With both numbered and named parameters, if any of the parameters can’t be resolved an exception is thrown.

There are also methods for building common SQL stuff:

var sql=PetaPoco.Sql.Builder()

            .Select("*")

            .From("articles")

            .Where("date_created < @0", DateTime.UtcNow)

            .OrderBy("date_created DESC");

Smart Consecutive Clause Handling

Sometimes when building up SQL statements you need to add multiple optional WHERE clauses. PetaPoco’s  consecutive clause handling automatically joins these correctly.

Imagine you’re trying to query a database based on a set of optional conditions, say a starting date and and ending date:

List<article> GetArticles(DateTime? start, DateTime? end)
{
    var sql=new Sql();

    if (start.HasValue)
        sql.Append("WHERE start_date>=@0", start.Value);

    if (end.HasValue)
    {
        if (start.HasValue)
            sql.Append("AND end_date<=@0", end.value);
        else
            sql.Append("WHERE end_data<@0", end.Value);
    }

    return article.Fetch(sql);
}

Working out whether the second condition is a WHERE or an AND clause makes things tedious. Well PetaPoco can now automatically detect consecutive WHERE clauses and automatically turns subsequent ones into AND clauses.

List<article> GetArticles(DateTime? start, DateTime? end)
{
    var sql=new Sql();

    if (start.HasValue)
        sql.Append("WHERE start_date>=@0", start.Value);

    if (end.HasValue)
        sql.Append("WHERE end_data<@0", end.Value);

    return article.Fetch(sql);
}

There’s a few caveats, but as long as you’re aware of them it’s easy to work with.
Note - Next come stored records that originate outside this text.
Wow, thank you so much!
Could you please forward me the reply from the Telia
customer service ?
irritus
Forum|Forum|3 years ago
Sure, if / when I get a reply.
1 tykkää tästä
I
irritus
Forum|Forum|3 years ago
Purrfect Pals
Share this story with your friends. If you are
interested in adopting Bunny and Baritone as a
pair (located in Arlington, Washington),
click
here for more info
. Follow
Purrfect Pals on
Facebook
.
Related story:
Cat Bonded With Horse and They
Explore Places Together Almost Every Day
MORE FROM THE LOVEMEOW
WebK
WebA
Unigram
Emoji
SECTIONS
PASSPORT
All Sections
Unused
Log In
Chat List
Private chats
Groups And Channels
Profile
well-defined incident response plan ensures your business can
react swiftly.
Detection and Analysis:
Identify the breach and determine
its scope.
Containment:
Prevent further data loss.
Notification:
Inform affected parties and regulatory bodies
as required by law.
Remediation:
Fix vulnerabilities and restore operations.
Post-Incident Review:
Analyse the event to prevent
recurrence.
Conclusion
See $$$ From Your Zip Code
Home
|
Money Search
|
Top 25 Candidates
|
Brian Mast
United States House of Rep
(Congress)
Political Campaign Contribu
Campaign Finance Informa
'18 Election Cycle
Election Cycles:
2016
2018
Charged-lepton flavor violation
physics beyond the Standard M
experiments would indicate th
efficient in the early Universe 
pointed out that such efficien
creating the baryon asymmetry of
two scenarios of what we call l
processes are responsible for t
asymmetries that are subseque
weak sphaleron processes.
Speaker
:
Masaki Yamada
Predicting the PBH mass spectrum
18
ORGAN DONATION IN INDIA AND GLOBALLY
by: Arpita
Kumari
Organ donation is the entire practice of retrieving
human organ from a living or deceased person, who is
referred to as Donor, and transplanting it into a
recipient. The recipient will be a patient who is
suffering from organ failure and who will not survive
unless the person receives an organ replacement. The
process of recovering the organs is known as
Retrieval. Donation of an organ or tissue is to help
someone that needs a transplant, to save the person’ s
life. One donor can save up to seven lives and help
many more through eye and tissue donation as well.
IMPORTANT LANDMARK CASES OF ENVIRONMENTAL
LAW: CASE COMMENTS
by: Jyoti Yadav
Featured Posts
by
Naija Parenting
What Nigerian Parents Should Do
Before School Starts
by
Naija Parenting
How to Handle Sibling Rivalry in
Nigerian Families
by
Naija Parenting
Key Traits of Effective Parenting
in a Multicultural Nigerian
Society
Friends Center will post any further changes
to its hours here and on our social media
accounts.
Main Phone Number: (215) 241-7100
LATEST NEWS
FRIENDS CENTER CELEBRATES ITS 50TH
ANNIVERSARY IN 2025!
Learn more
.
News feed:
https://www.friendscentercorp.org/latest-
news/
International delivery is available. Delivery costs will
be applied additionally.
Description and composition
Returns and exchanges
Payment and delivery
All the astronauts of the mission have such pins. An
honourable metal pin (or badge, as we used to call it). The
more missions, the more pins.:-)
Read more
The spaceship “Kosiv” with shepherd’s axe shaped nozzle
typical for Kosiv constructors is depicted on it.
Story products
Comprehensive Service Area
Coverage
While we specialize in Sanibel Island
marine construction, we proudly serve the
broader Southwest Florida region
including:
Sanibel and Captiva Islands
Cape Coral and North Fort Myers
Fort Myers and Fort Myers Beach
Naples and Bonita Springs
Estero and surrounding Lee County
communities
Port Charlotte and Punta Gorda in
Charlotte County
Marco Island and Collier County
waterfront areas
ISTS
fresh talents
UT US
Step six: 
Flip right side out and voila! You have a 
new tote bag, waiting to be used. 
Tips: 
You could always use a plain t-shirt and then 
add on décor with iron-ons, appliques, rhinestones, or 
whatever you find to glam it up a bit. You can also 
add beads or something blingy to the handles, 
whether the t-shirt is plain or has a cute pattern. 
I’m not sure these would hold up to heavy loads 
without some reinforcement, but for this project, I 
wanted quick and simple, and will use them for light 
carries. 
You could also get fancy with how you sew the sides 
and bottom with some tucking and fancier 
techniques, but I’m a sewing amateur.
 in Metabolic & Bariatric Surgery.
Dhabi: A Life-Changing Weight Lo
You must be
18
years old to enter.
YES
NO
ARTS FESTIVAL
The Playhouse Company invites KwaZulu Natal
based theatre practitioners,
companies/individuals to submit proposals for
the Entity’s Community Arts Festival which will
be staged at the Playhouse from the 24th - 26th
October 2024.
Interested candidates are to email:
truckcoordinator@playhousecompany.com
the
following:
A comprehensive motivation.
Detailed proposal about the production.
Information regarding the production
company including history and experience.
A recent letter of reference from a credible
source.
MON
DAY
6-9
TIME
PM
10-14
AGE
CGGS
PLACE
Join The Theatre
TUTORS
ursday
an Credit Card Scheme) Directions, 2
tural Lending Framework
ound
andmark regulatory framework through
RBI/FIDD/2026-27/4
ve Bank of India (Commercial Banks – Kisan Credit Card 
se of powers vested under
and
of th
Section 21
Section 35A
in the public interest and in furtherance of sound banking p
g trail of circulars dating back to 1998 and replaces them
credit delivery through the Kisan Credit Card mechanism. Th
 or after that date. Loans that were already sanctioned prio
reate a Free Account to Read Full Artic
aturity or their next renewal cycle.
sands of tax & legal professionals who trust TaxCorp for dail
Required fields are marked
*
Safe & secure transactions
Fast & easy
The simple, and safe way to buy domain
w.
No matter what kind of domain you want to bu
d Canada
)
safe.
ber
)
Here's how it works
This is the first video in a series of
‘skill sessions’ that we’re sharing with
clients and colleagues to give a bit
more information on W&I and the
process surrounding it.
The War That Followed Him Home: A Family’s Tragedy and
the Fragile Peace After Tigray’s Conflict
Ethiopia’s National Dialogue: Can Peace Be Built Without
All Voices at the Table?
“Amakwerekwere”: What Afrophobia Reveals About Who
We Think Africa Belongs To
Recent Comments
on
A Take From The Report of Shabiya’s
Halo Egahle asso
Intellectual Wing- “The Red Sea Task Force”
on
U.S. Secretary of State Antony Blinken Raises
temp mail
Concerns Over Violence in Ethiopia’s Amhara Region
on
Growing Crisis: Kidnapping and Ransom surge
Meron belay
  1. The WHERE clause must be the first part of an Sql fragment, so this wont work:
    sql.Append("WHERE condition1 WHERE condition2");
    

    but this will

    sql.Append("WHERE condition1").Append("WHERE condition2");
    
  2. The Sql fragments must be adjacent, so this won’t work:
    sql.Append("WHERE condition1").Append("OR condition2").Append("WHERE condition3");
    
  3. You might need to parenthesize individual conditions to get correct operator precedence.
    sql.Append("WHERE x");
    sql.Append("WHERE y OR Z");
    

    should be written:

    sql.Append("WHERE x");
    sql.Append("WHERE (y OR z)");
    

This functionality also works for ORDER BY clauses:

var sql=new Sql();
sql.Append("ORDER BY date");
sql.Append("ORDER BY name");

will yield:

ORDER BY date, name

SQL Command Tracking

Sometime it’s useful to be able to see what SQL was just executed. PetaPoco exposes these three properties:

  • LastSQL – pretty obvious
  • LastArgs – an object[] array of all arguments passed
  • LastCommand – a string that shows the SQL and the arguments

Watching the LastCommand property in the debugger makes it easy to see what just happened!

OnException Handler Routine

PetaPoco wraps all SQL command invocations in try/catch statements. Any exceptions are passed to the virtual OnException method. By logging these exceptions (or setting a breakpoint on this method) you can easily track where an when there are problems with your SQL.